TASK DETAILS
Gather every line in the rows below that contains the string "published".

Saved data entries
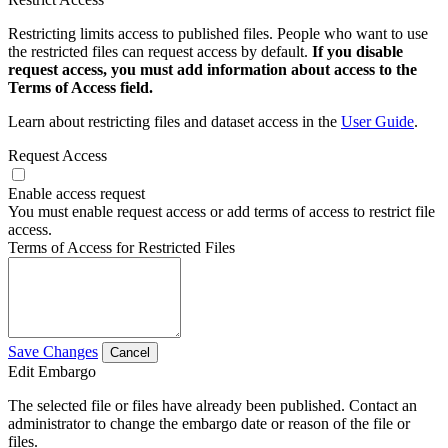
Restricting limits access to published files. People who want to use
the restricted files can request access by default.
If you disable
request access, you must add information about access to the
Terms of Access field.
Learn about restricting files and dataset access in the
User Guide
.
Request Access
Enable access request
You must enable request access or add terms of access to restrict file
access.
Terms of Access for Restricted Files
Save Changes
Cancel
Edit Embargo
The selected file or files have already been published. Contact an
administrator to change the embargo date or reason of the file or
files.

ANSWER SECTION
Restricting limits access to published files. People who want to use
The selected file or files have already been published. Contact an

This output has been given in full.